"Go on, men," said the Major. "Get up to the top at any rate!" The squadron toiled forward, the horses wagging their tails and the men pulling at the bridles, the stones rolling down the hillside and the sparks flying. Lieutenant Halley declares that he never heard a squadron make so much noise in his life. They scrambled up, he said, as though each horse had eight legs and a spare horse to follow him. Even then there was no sound from the watch-tower, and the men stopped exhausted on the ridge that overlooked the pit of darkness in which the village of Bersund lay. Girths were loosed, curb-chains shifted, and saddles adjusted, and the men dropped down among the stones. Whatever might happen now, they held the upper ground of any attack.
The thunder ceased, and with it the rain, and the soft thick darkness of a winter night before the dawn covered them all.
Except for the sound of falling water among the ravines below, everything was still. They heard the shutter of the watch-tower below them thrown back with a clang, and the voice of the watcher calling, "Oh, Hafiz Ullah!"The echoes took up the call, "La-la-la!" and an answer came from the watch-tower hidden round the curve of the hill, "What is it, Shahbaz Khan?"Shahbaz Khan replied in the high-pitched voice of the mountaineer:
"Hast thou seen?"
The answer came back: "Yes. God deliver us from all evil spirits!
There was a pause, and then: "Hafiz Ullah, I am alone! Come to me.""Shahbaz Khan, I am alone also; but I dare not leave my post!""That is a lie; thou art afraid."

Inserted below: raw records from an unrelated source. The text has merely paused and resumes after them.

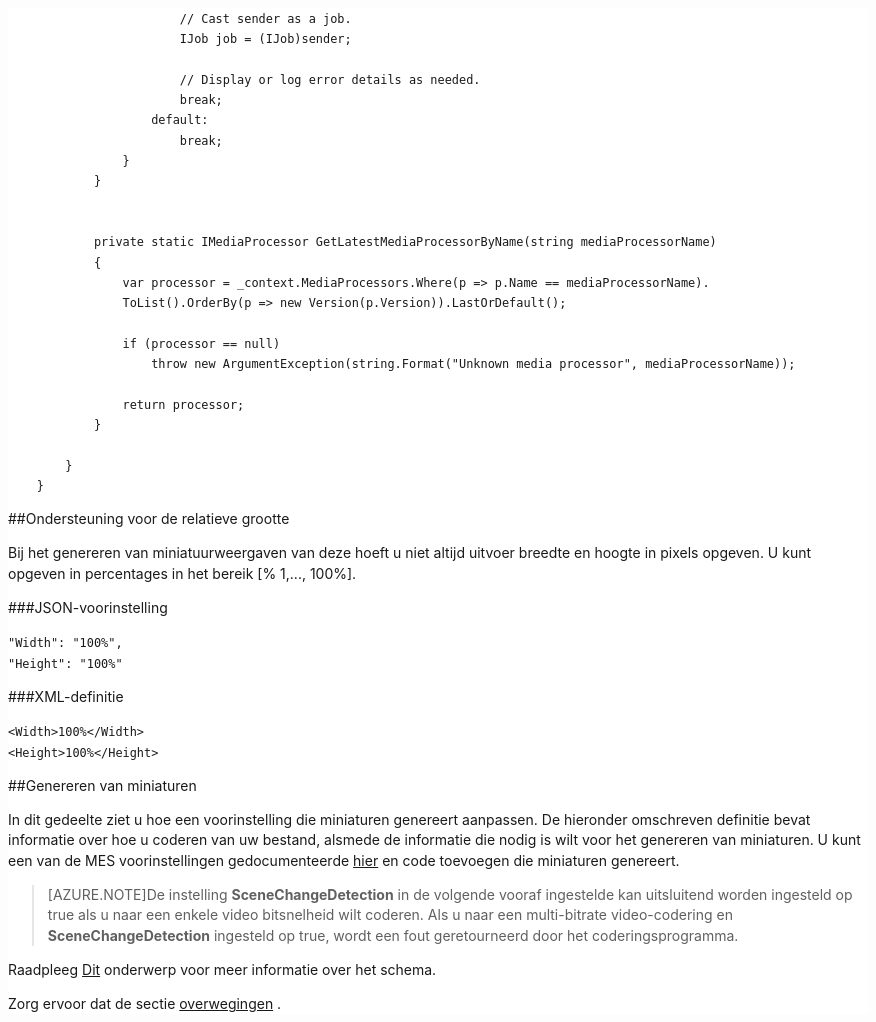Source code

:                             // Cast sender as a job.
                            IJob job = (IJob)sender;
        
                            // Display or log error details as needed.
                            break;
                        default:
                            break;
                    }
                }
        
        
                private static IMediaProcessor GetLatestMediaProcessorByName(string mediaProcessorName)
                {
                    var processor = _context.MediaProcessors.Where(p => p.Name == mediaProcessorName).
                    ToList().OrderBy(p => new Version(p.Version)).LastOrDefault();
        
                    if (processor == null)
                        throw new ArgumentException(string.Format("Unknown media processor", mediaProcessorName));
        
                    return processor;
                }
        
            }
        }


##<a name="support-for-relative-sizes"></a>Ondersteuning voor de relatieve grootte

Bij het genereren van miniatuurweergaven van deze hoeft u niet altijd uitvoer breedte en hoogte in pixels opgeven. U kunt opgeven in percentages in het bereik [% 1,..., 100%].

###<a name="json-preset"></a>JSON-voorinstelling 
    
    "Width": "100%",
    "Height": "100%"

###<a name="xml-preset"></a>XML-definitie
    
    <Width>100%</Width>
    <Height>100%</Height>
    
##<a id="thumbnails"></a>Genereren van miniaturen

In dit gedeelte ziet u hoe een voorinstelling die miniaturen genereert aanpassen. De hieronder omschreven definitie bevat informatie over hoe u coderen van uw bestand, alsmede de informatie die nodig is wilt voor het genereren van miniaturen. U kunt een van de MES voorinstellingen gedocumenteerde [hier](https://msdn.microsoft.com/library/mt269960.aspx) en code toevoegen die miniaturen genereert.  

>[AZURE.NOTE]De instelling **SceneChangeDetection** in de volgende vooraf ingestelde kan uitsluitend worden ingesteld op true als u naar een enkele video bitsnelheid wilt coderen. Als u naar een multi-bitrate video-codering en **SceneChangeDetection** ingesteld op true, wordt een fout geretourneerd door het coderingsprogramma.  


Raadpleeg [Dit](https://msdn.microsoft.com/library/mt269962.aspx) onderwerp voor meer informatie over het schema.

Zorg ervoor dat de sectie [overwegingen](media-services-custom-mes-presets-with-dotnet.md#considerations) .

A longer pause followed, and then: "I am afraid. Be silent! They are below us still. Pray to God and sleep."The troopers listened and wondered, for they could not understand what save earth and stone could lie below the watch-towers.
Shahbaz Khan began to call again: "They are below us. I can see them! For the pity of God come over to me, Hafiz Ullah! My father slew ten of them. Come over!"Hafiz Ullah answered in a very loud voice, "Mine was guiltless.
Hear, ye Men of the Night, neither my father nor my blood had any part in that sin. Bear thou thine own punishment, Shahbaz Khan.""Oh, some one ought to stop those two chaps crowing away like cocks there," said the Lieutenant, shivering under his rock.
He had hardly turned round to expose a new side of him to the rain before a bearded, long-locked, evil-smelling Afghan rushed up the hill, and tumbled into his arms. Halley sat upon him, and thrust as much of a sword-hilt as could be spared down the man's gullet.
"If you cry out, I kill you," he said cheerfully.
The man was beyond any expression of terror. He lay and quaked, gasping. When Halley took the sword-hilt from between his teeth, he was still inarticulate, but clung to Halley's arm, feeling it from elbow to wrist.
"The Rissala! The dead Rissala! " he gasped, "It is down there!""No; the Rissala, the very much alive Rissala. It is up here,"said Halley, unshipping his watering-bridle and fastening the man's hands. "Why were you in the towers so foolish as to let us pass?""The valley is full of the dead," said the Afghan. "It is better to fall into the hands of the English than the hands of the dead.